28 Mayıs 2011 Cumartesi

Playboy (8. Bölüm)

[8.Bölüm]



-Hamileyim..!



Sang-ho kıza boş boş baktı. Birden kahkaha atmaya başladı. Kız çok şaşırmıştı.



-Ne gülüyorsun? Hamileyim diyorum.!



Sang-ho daha çok kahkaha atıyordu. Kendisine gelmeye çalıştı ama bir türlü kahkahanın önüne geçemiyordu.



-Hamile misin? Hahahaha



-Evet.



-Babası kim?



-Sensin.



Sang-ho kahkaha atmaya devam etti.



-Ne gülüyorsun! Babası sensin diyorum.!



Sang-ho kahkahayı durdurdu ama gülmemek için kendini zor tutuyordu.

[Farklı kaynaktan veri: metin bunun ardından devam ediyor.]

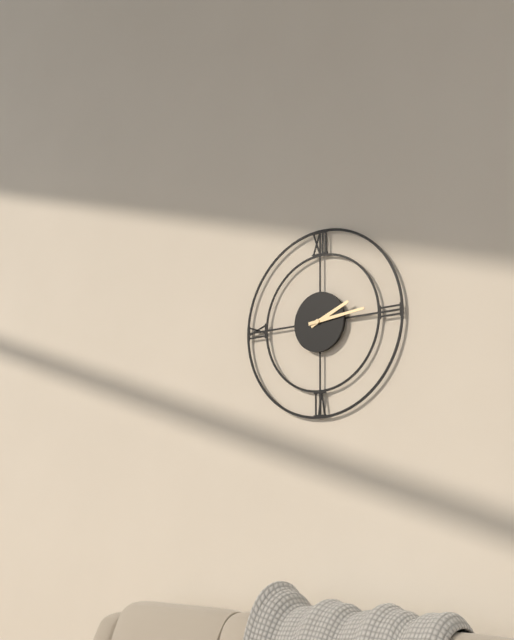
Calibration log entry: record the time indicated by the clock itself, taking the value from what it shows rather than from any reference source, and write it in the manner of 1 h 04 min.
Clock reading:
2 h 14 min
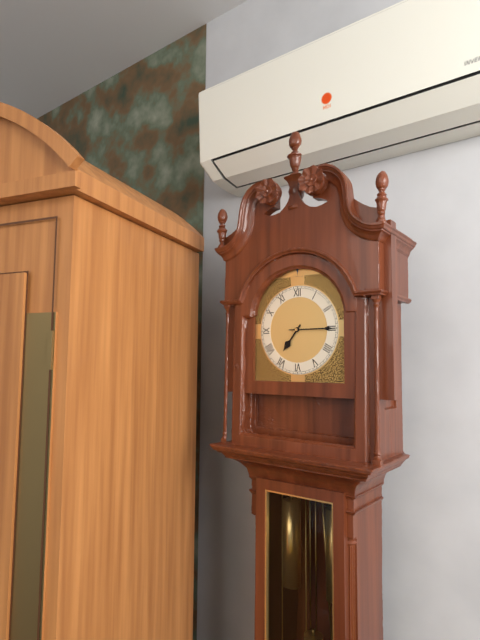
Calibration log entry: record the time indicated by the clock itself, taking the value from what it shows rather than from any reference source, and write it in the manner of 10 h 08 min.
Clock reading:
7 h 15 min
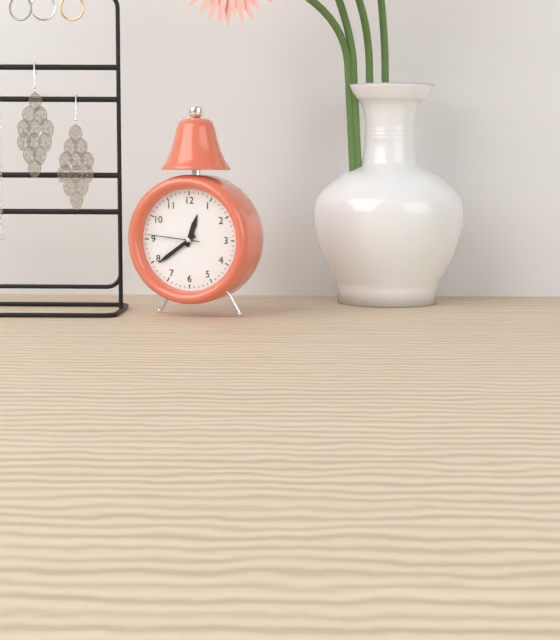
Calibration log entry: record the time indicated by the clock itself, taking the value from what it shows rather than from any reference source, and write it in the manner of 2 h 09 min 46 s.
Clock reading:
12 h 39 min 46 s
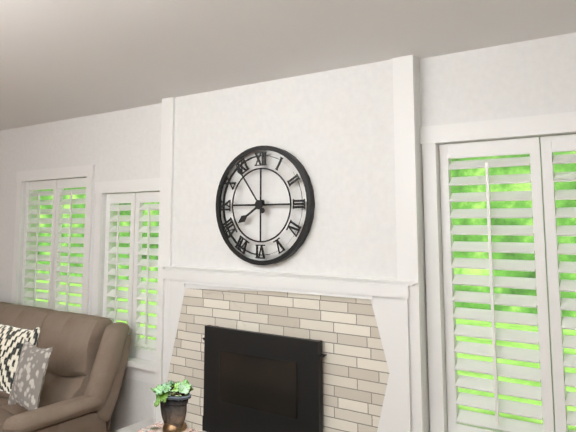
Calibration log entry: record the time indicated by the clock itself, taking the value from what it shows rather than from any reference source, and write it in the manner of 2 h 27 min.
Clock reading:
7 h 54 min
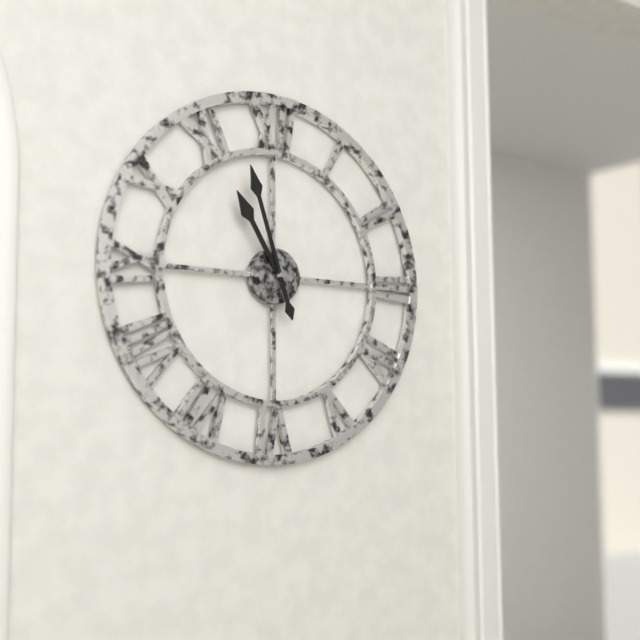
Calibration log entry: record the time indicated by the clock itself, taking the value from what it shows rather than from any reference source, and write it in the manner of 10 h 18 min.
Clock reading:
10 h 57 min
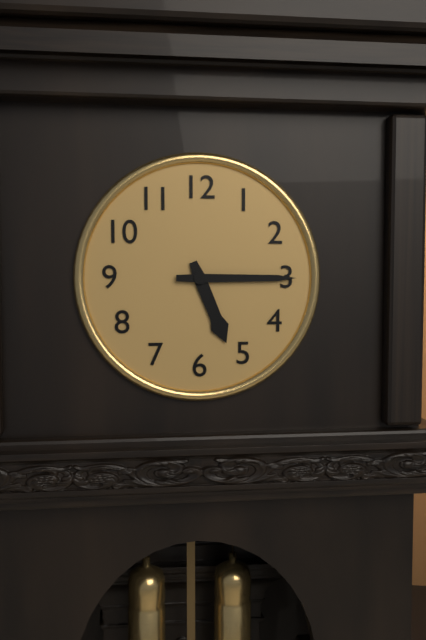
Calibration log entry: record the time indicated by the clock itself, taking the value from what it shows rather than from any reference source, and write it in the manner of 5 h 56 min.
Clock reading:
5 h 15 min
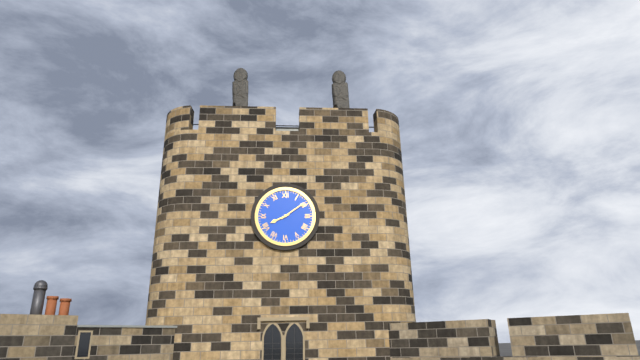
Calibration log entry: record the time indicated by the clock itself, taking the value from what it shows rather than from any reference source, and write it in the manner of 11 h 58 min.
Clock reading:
8 h 09 min
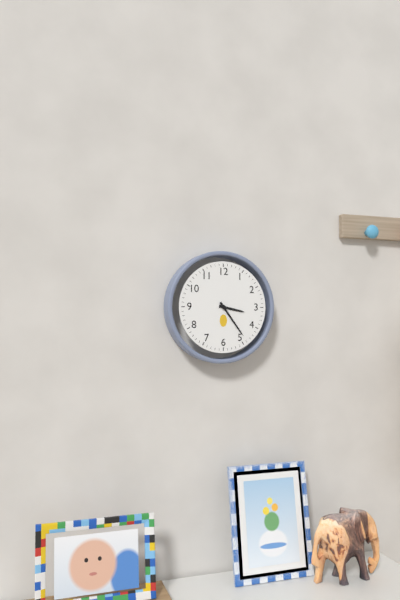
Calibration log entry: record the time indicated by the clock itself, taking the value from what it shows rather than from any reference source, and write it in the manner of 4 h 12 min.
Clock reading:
3 h 24 min
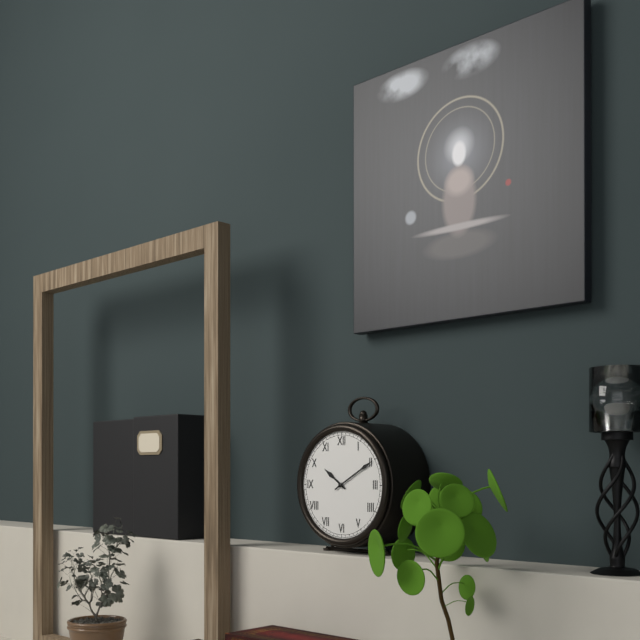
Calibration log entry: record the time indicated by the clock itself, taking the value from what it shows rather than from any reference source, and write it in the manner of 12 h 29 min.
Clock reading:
10 h 10 min
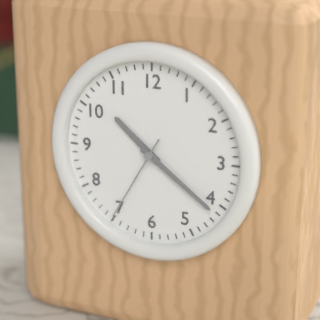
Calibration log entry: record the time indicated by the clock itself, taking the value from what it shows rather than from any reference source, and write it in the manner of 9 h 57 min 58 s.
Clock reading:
10 h 21 min 35 s
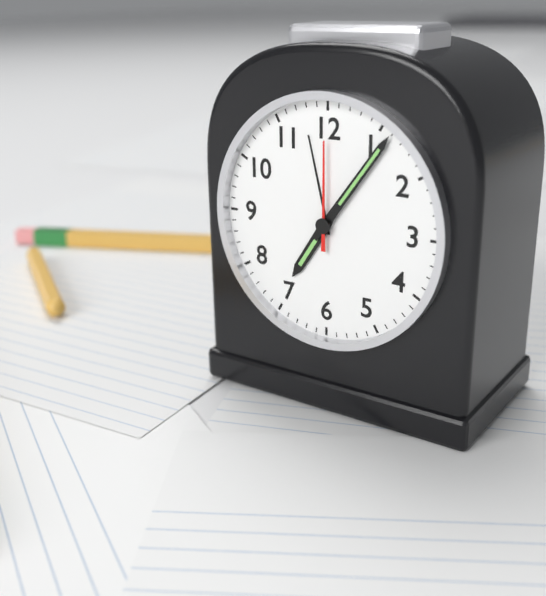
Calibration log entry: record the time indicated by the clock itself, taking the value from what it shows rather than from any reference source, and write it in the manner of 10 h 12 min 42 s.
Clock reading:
7 h 06 min 00 s
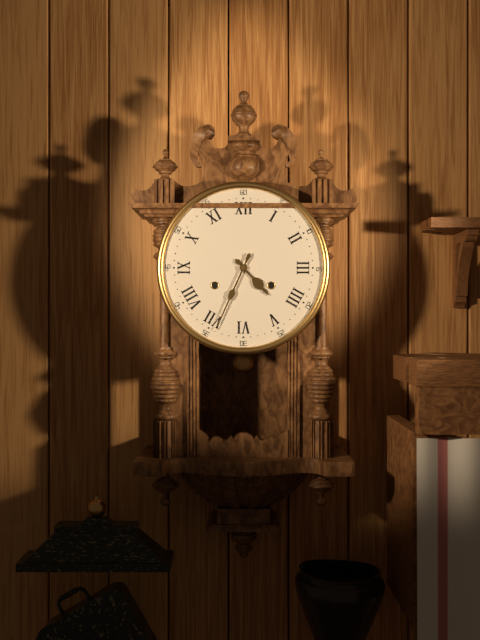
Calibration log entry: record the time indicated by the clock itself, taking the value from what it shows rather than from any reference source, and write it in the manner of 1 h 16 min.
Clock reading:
4 h 34 min
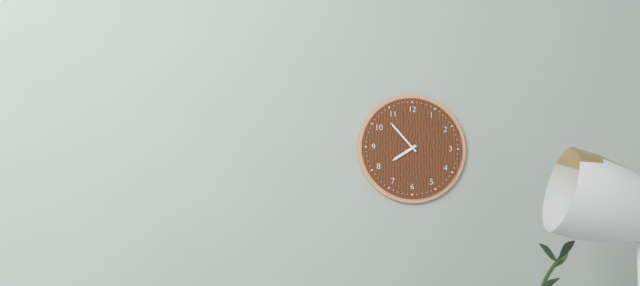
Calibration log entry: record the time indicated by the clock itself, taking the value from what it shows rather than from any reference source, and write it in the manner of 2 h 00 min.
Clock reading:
7 h 53 min
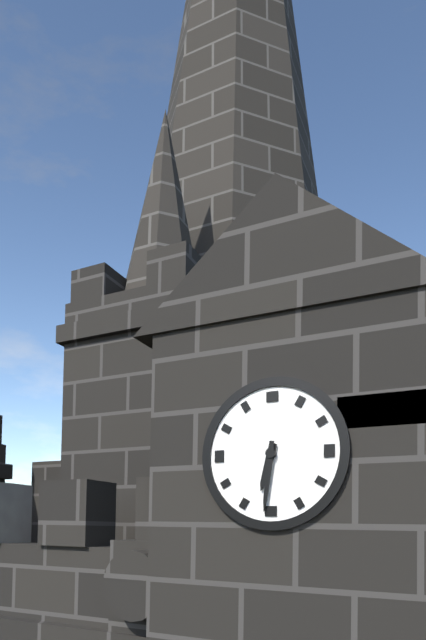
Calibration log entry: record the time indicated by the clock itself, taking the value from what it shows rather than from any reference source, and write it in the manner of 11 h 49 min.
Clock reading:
6 h 31 min
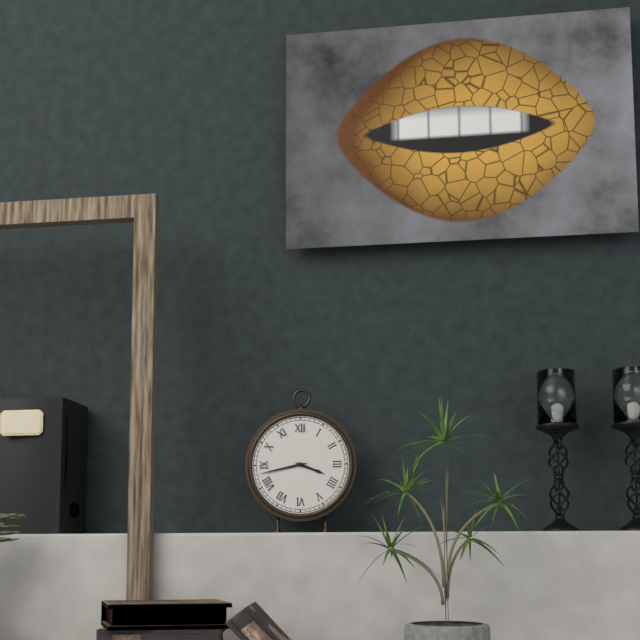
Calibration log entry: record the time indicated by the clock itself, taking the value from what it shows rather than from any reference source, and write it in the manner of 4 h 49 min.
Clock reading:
3 h 43 min
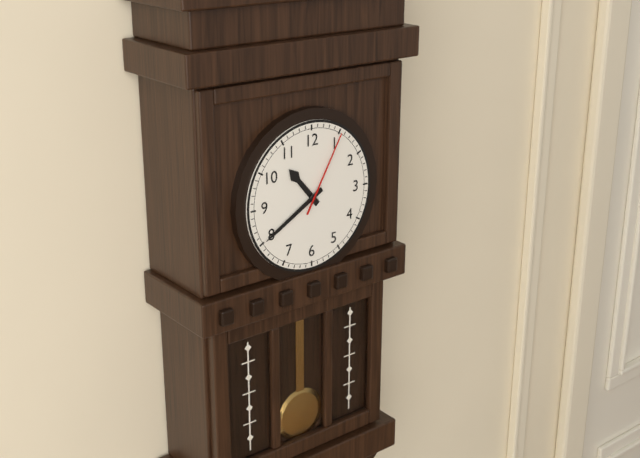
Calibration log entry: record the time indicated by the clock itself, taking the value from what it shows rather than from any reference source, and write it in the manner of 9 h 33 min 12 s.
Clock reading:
10 h 40 min 05 s
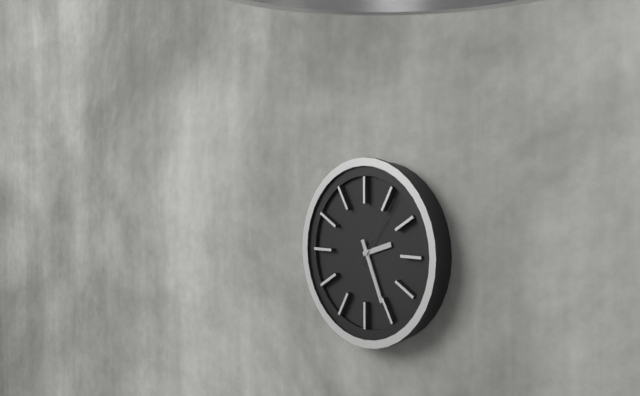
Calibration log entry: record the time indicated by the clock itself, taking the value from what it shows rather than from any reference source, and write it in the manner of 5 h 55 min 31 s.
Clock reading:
2 h 26 min 06 s
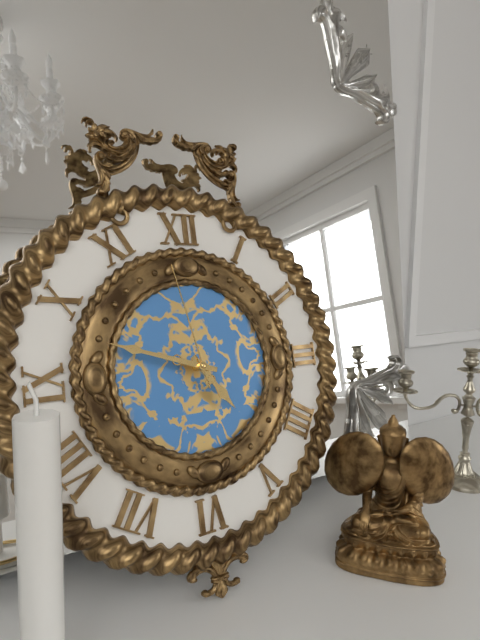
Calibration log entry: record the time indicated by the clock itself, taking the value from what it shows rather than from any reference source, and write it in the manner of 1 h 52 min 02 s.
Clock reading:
4 h 48 min 58 s
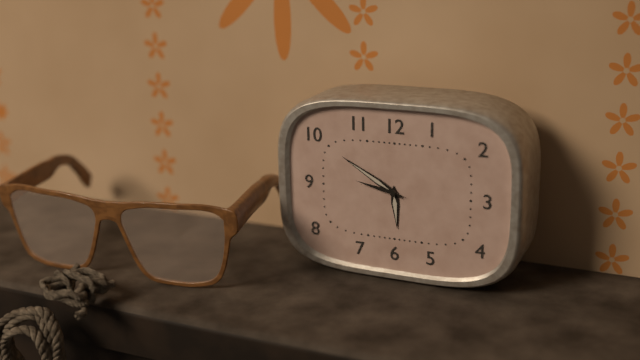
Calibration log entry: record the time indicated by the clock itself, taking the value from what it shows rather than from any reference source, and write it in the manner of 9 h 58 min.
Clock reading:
5 h 50 min
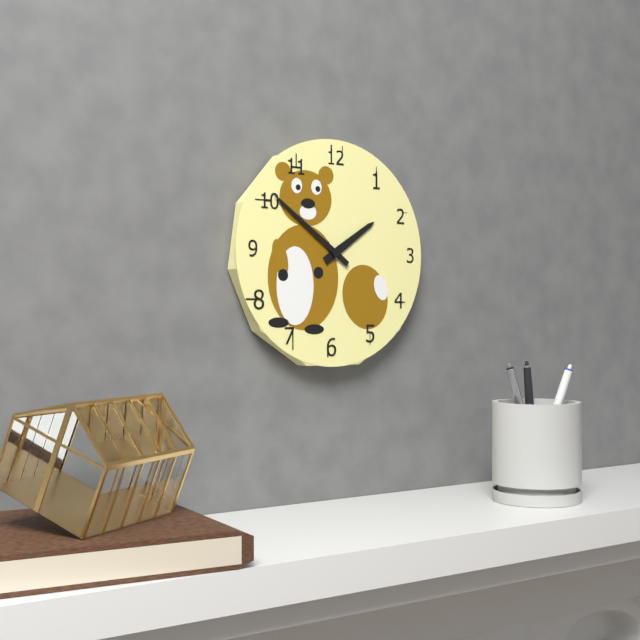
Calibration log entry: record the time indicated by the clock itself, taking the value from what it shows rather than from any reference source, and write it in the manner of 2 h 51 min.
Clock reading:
1 h 51 min
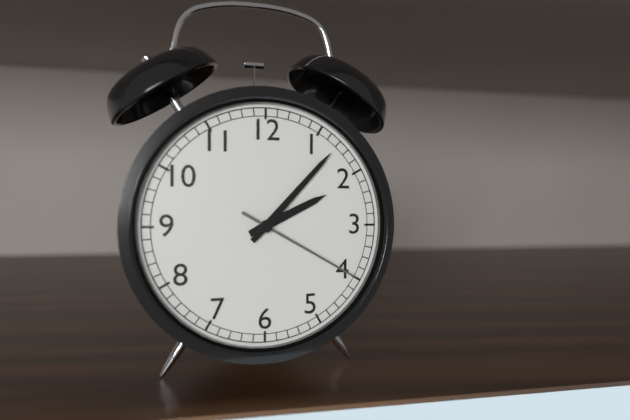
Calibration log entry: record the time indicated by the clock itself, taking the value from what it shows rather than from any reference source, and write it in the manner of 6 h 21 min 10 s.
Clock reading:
2 h 07 min 20 s
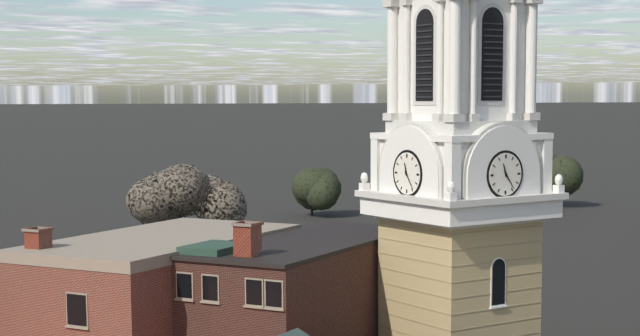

-Aman Tanrım! Bana yanlış öğretmişler. Çocuğun nasıl yapıldığını ben farklı biliyordum. Demek bir kadını kucağına alıp eve getirmekle de hamile bırakabiliyormuşsun. Vay anasını. Ahahaha.



Kız yutkundu. Kaşlarını çatıp Sang-ho'ya baktı.



-O gece sarhoştun hatırlamıyorsun.



Sang-ho alay eder gibi gülümseyerek kıza yaklaştı.



-Zanginim, yakışıklıyım, popülerim. Bu özelliklerim seni çok cezbediyor. Ama seni rahatsız edebilecek bir özelliğim daha var. Kahretsin çok zekiyim. O gece böyle bir durumun olmaması için içki içmedim. Oldukça geç yattım.



Kız böyle bir cevap alacağını tahmin etmemişti.



-Hamileyim diyorum. Bu da belgesi!



Sang-ho kağıdı parçalayıp fırlattı ve kızın boğazından tutup duvara hızla çarptı.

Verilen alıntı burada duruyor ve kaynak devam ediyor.